Schoenberg began his musical studies on violin at age 8. Although he had no compositional training, he began composing his own music. In 1895, he began lessons with Alexander von Zemlinsky, only three years his elder. From 1901 to 1903 he held various conducting posts in Berlin. In 1904 he moved to Vienna, and there began teaching (Alban Berg and Anton Webern were early pupils). In 1919 he founded a society for performance of new music, and in 1925 returned to Berlin to teach. In 1933 he was forced, as a Jew, to leave Berlin. Ironically, he had converted to Lutheranism in 1898, but after fleeing to Paris he renounced the Christian faith and returned to Judaism. In 1934 he emigrated to the United States and in 1936 began teaching at UCLA. He remained in Los Angeles until his death in 1951.

Schoenberg's early music was clearly marked by the style of the late nineteenth century, and influences of Brahms, Mahler, and others can be seen in pieces such as his Verklärte Nacht.

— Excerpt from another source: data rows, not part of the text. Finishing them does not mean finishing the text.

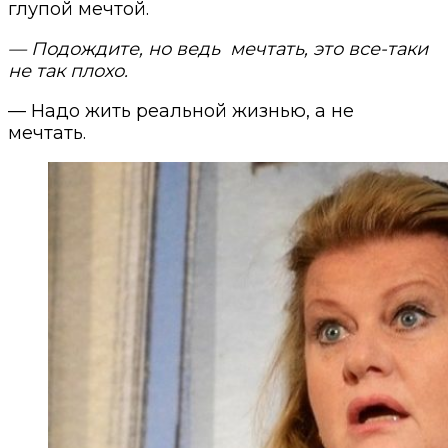
глупой мечтой.
— Подождите, но ведь
мечтать, это все-таки
не так плохо.
— Надо жить реальной жизнью, а не
мечтать.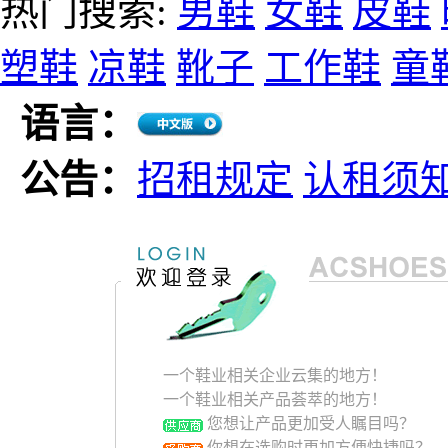
热门搜索:
男鞋
女鞋
皮鞋
塑鞋
凉鞋
靴子
工作鞋
童
语言：
公告：
招租规定
认租须
一个鞋业相关企业云集的地方！
一个鞋业相关产品荟萃的地方！
您想让产品更加受人瞩目吗？
你想在选购时更加方便快捷吗？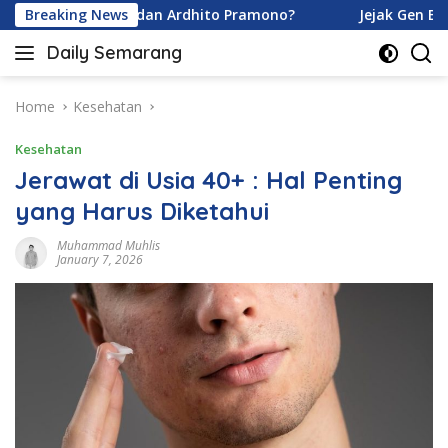
Skip
ina Karamoy dan Ardhito Pramono?
Breaking News
Jejak Gen Buka Rah
to
Daily Semarang
content
"Semarang
Hari
Ini:
Home
Kesehatan
Informasi
Kesehatan
Terkini
untuk
Jerawat di Usia 40+ : Hal Penting
Anda"
yang Harus Diketahui
Muhammad Muhlis
January 7, 2026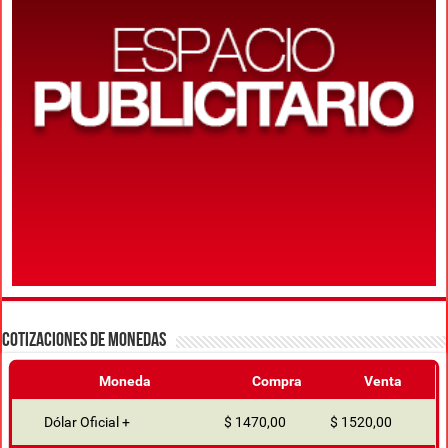
COTIZACIONES DE MONEDAS
Moneda
Compra
Venta
Dólar Oficial +
$ 1470,00
$ 1520,00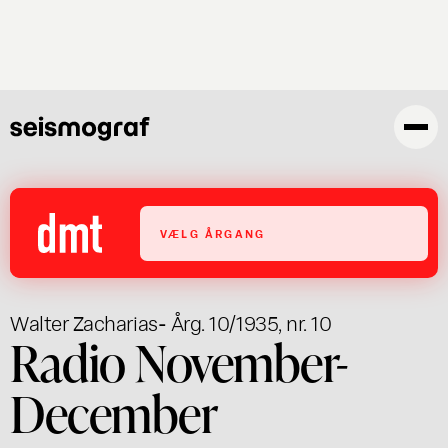
Gå
til
hovedindhold
VÆLG ÅRGANG
Walter Zacharias
- Årg. 10/1935, nr. 10
Radio November-
December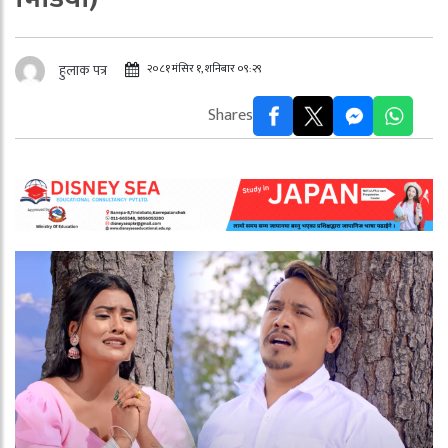
२०८१ मंसिर १, शनिबार ०९:२९
हुलाक पत्र
Shares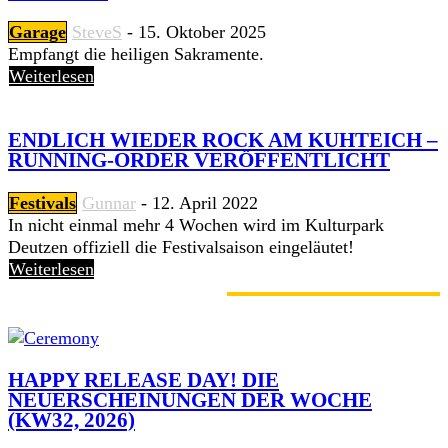
Garage
SteveS
-
15. Oktober 2025
Empfangt die heiligen Sakramente.
Weiterlesen
ENDLICH WIEDER ROCK AM KUHTEICH –
RUNNING-ORDER VERÖFFENTLICHT
Festivals
Gunnar
-
12. April 2022
In nicht einmal mehr 4 Wochen wird im Kulturpark
Deutzen offiziell die Festivalsaison eingeläutet!
Weiterlesen
GERADE ANGESAGT
HAPPY RELEASE DAY! DIE
NEUERSCHEINUNGEN DER WOCHE
(KW32, 2026)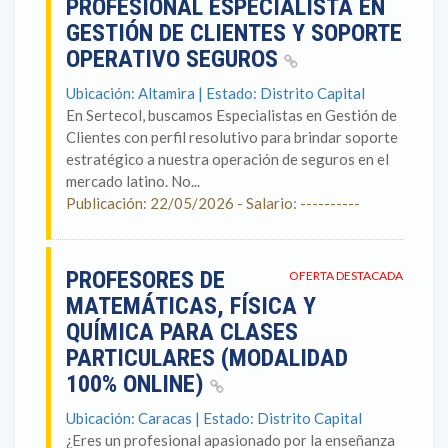
PROFESIONAL ESPECIALISTA EN
GESTIÓN DE CLIENTES Y SOPORTE
OPERATIVO SEGUROS
Ubicación: Altamira | Estado: Distrito Capital
En Sertecol, buscamos Especialistas en Gestión de
Clientes con perfil resolutivo para brindar soporte
estratégico a nuestra operación de seguros en el
mercado latino. No...
Publicación: 22/05/2026 - Salario: ----------
PROFESORES DE
OFERTA DESTACADA
MATEMÁTICAS, FÍSICA Y
QUÍMICA PARA CLASES
PARTICULARES (MODALIDAD
100% ONLINE)
Ubicación: Caracas | Estado: Distrito Capital
¿Eres un profesional apasionado por la enseñanza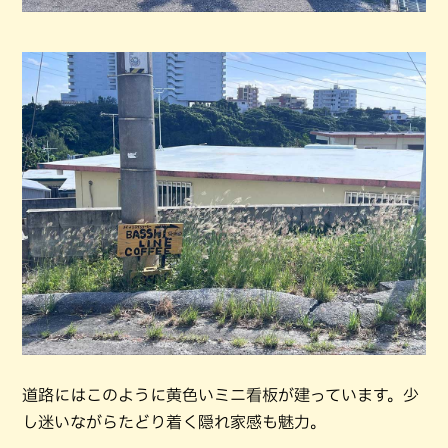
道路にはこのように黄色いミニ看板が建っています。少
し迷いながらたどり着く隠れ家感も魅力。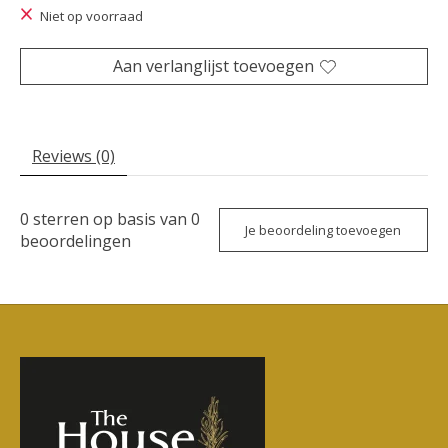
Niet op voorraad
Aan verlanglijst toevoegen
Reviews (0)
0
sterren op basis van
0
Je beoordeling toevoegen
beoordelingen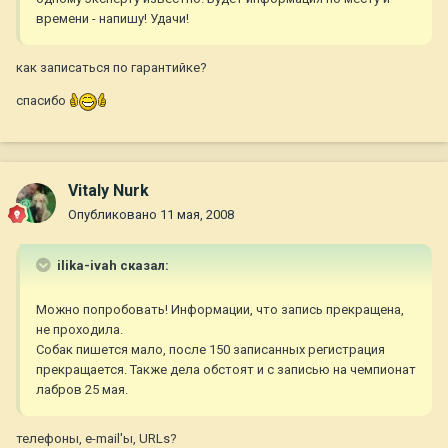
времени - напишу! Удачи!
как записаться по гарантийке?
спасибо
Vitaly Nurk
Опубликовано
11 мая, 2008
ilika-ivah сказал:
Можно попробовать! Информации, что запись прекращена,
не проходила.
Собак пишется мало, после 150 записанных регистрация
прекращается. Также дела обстоят и с записью на чемпионат
лабров 25 мая.
телефоны, e-mail'ы, URLs?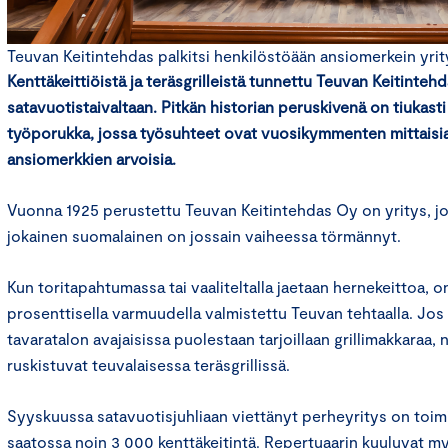
Teuvan Keitintehdas palkitsi henkilöstöään ansiomerkein yrit
Kenttäkeittiöistä ja teräsgrilleistä tunnettu Teuvan Keitintehdas
satavuotistaivaltaan. Pitkän historian peruskivenä on tiukast
työporukka, jossa työsuhteet ovat vuosikymmenten mittaisia
ansiomerkkien arvoisia
.
Vuonna 1925 perustettu Teuvan Keitintehdas Oy on yritys, jon
jokainen suomalainen on jossain vaiheessa törmännyt.
Kun toritapahtumassa tai vaaliteltalla jaetaan hernekeittoa, o
prosenttisella varmuudella valmistettu Teuvan tehtaalla. Jos 
tavaratalon avajaisissa puolestaan tarjoillaan grillimakkaraa,
ruskistuvat teuvalaisessa teräsgrillissä.
Syyskuussa satavuotisjuhliaan viettänyt perheyritys on to
saatossa noin 3 000 kenttäkeitintä. Repertuaarin kuuluvat m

But as his compositional style developed, it became more concise and contrapuntally intricate. At the same time, Schoenberg's chromaticism intensified to the point that any strong tonal focus disappeared. Such works as Pierrot lunaire (1913) are in a fully atonal style. The music of this period is also marked by a style that is referred to as expressionist, and Schoenberg had contact with, and a great deal of admiration for, the expressionist painters and writers (Schoenberg himself painted in an Expressionist style). These ideals can be seen in the dark and dreamlike atmosphere conveyed in Pierrot lunaire, based on the expressionist poetry of Albert Giraud. The kinds of internal conflicts we associate with Freud and his school of psychoanalysis are played out in exquisite musical detail.

From 1915 to 1923, Schoenberg produced relatively few works, in part due to wartime service. At the same time, he was working on his theoretical ideas of twelve_tone writing. Starting in 1923, with his Suite for Piano, he began writing in a fully twelve_tone musical language. Along with this came a return to more classical means of formal organization and larger works such as his Variations for Orchestra (1928). Although he never abandoned these principles, he never extended them to other elements as his student Webern had. And after his move to the United States, he more freely blended tonal elements within his twelve_tone writing.